THE RECORDS:

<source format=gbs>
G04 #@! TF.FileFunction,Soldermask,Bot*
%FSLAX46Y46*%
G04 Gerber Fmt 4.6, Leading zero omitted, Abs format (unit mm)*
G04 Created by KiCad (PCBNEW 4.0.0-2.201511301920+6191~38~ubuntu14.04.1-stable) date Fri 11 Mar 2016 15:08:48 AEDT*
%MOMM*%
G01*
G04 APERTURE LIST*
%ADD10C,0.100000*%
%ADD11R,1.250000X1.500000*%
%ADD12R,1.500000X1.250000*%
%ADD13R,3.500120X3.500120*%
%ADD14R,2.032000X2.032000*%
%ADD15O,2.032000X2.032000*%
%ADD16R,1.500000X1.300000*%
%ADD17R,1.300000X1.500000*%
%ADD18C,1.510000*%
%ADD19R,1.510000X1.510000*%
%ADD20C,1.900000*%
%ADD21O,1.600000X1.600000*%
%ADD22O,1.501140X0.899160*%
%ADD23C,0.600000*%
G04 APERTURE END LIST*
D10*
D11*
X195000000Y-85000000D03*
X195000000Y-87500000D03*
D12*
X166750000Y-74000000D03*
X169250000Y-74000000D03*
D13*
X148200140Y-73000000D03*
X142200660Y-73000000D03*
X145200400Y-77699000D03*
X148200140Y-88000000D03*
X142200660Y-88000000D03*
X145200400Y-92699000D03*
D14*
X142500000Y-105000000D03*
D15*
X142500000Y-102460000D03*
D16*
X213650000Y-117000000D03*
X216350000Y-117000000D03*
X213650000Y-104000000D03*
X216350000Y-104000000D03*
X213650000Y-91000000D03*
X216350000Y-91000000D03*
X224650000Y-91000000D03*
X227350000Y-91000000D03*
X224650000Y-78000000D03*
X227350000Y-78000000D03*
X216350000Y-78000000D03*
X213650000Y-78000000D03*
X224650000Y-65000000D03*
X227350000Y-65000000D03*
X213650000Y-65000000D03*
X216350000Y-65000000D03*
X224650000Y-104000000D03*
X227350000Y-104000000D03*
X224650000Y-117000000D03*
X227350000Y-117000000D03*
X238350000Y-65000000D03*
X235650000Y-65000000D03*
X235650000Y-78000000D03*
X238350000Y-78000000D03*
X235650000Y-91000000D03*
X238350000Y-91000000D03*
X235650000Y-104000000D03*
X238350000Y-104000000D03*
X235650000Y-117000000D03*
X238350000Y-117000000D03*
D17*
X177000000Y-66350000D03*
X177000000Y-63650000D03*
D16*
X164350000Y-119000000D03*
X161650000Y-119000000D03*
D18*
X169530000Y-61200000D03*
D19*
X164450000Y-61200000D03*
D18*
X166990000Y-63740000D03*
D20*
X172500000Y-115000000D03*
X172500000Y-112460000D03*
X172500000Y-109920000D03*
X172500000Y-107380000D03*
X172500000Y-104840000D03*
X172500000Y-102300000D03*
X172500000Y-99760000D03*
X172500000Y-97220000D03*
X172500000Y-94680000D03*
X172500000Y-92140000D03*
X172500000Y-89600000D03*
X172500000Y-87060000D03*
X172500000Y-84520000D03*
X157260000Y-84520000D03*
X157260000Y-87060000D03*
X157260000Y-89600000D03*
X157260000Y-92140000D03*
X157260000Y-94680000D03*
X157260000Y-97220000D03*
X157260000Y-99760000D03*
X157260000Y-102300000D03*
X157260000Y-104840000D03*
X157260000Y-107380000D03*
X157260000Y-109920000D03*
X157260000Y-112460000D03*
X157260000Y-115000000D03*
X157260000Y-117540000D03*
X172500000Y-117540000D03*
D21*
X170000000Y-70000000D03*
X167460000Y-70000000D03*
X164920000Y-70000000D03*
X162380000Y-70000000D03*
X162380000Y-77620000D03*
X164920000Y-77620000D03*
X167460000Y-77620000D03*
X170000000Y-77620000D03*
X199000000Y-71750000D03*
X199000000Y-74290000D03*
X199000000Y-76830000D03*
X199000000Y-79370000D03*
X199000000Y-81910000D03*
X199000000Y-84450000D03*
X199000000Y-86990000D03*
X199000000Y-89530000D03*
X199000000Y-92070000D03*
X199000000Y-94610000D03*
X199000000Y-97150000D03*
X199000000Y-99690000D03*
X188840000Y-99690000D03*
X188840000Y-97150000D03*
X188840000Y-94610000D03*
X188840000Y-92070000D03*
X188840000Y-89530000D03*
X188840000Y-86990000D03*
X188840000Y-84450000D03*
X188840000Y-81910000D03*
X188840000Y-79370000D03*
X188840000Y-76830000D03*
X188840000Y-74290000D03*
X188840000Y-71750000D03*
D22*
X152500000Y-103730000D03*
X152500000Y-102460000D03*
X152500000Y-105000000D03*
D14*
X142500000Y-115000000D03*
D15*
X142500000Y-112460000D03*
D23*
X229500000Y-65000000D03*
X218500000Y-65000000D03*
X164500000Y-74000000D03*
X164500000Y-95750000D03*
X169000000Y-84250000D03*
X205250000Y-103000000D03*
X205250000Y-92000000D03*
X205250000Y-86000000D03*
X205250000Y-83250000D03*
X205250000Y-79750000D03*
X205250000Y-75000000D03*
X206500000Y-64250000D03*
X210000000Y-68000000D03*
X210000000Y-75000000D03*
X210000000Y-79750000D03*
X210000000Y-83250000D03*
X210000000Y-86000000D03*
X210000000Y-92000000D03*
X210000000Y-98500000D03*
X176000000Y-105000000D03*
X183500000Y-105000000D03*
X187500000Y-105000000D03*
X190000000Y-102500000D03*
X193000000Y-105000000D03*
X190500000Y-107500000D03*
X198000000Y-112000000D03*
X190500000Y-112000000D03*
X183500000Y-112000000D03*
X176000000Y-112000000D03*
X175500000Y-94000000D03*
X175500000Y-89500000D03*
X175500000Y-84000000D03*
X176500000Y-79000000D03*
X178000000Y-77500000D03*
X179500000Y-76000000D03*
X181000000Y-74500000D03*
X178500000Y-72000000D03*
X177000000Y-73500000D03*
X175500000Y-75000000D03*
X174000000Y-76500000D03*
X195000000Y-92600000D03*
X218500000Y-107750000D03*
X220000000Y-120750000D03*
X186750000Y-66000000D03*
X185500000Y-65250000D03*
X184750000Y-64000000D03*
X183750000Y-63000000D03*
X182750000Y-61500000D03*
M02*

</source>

* * *

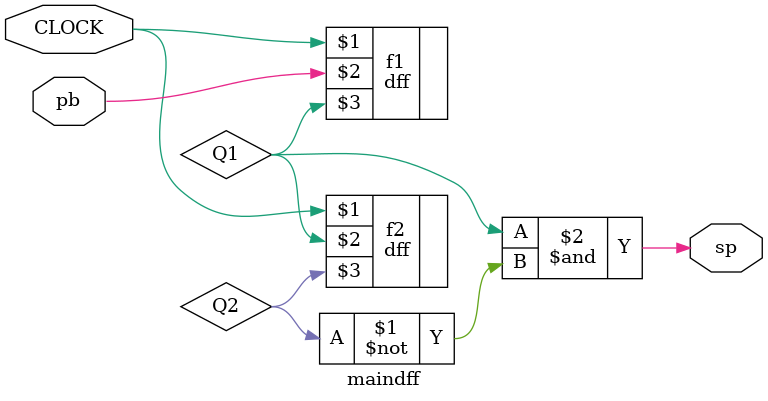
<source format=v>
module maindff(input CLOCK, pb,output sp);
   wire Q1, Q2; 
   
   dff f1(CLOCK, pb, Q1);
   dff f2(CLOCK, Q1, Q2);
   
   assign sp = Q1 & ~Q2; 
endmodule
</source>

YOUR GOAL: Please give an exact copy of the entries above, from the line with "X172500000Y-104840000D03*" down to the line with "X205250000Y-75000000D03*", inclusive, and nothing else.

SOLUTION BELOW:
X172500000Y-104840000D03*
X172500000Y-102300000D03*
X172500000Y-99760000D03*
X172500000Y-97220000D03*
X172500000Y-94680000D03*
X172500000Y-92140000D03*
X172500000Y-89600000D03*
X172500000Y-87060000D03*
X172500000Y-84520000D03*
X157260000Y-84520000D03*
X157260000Y-87060000D03*
X157260000Y-89600000D03*
X157260000Y-92140000D03*
X157260000Y-94680000D03*
X157260000Y-97220000D03*
X157260000Y-99760000D03*
X157260000Y-102300000D03*
X157260000Y-104840000D03*
X157260000Y-107380000D03*
X157260000Y-109920000D03*
X157260000Y-112460000D03*
X157260000Y-115000000D03*
X157260000Y-117540000D03*
X172500000Y-117540000D03*
D21*
X170000000Y-70000000D03*
X167460000Y-70000000D03*
X164920000Y-70000000D03*
X162380000Y-70000000D03*
X162380000Y-77620000D03*
X164920000Y-77620000D03*
X167460000Y-77620000D03*
X170000000Y-77620000D03*
X199000000Y-71750000D03*
X199000000Y-74290000D03*
X199000000Y-76830000D03*
X199000000Y-79370000D03*
X199000000Y-81910000D03*
X199000000Y-84450000D03*
X199000000Y-86990000D03*
X199000000Y-89530000D03*
X199000000Y-92070000D03*
X199000000Y-94610000D03*
X199000000Y-97150000D03*
X199000000Y-99690000D03*
X188840000Y-99690000D03*
X188840000Y-97150000D03*
X188840000Y-94610000D03*
X188840000Y-92070000D03*
X188840000Y-89530000D03*
X188840000Y-86990000D03*
X188840000Y-84450000D03*
X188840000Y-81910000D03*
X188840000Y-79370000D03*
X188840000Y-76830000D03*
X188840000Y-74290000D03*
X188840000Y-71750000D03*
D22*
X152500000Y-103730000D03*
X152500000Y-102460000D03*
X152500000Y-105000000D03*
D14*
X142500000Y-115000000D03*
D15*
X142500000Y-112460000D03*
D23*
X229500000Y-65000000D03*
X218500000Y-65000000D03*
X164500000Y-74000000D03*
X164500000Y-95750000D03*
X169000000Y-84250000D03*
X205250000Y-103000000D03*
X205250000Y-92000000D03*
X205250000Y-86000000D03*
X205250000Y-83250000D03*
X205250000Y-79750000D03*
X205250000Y-75000000D03*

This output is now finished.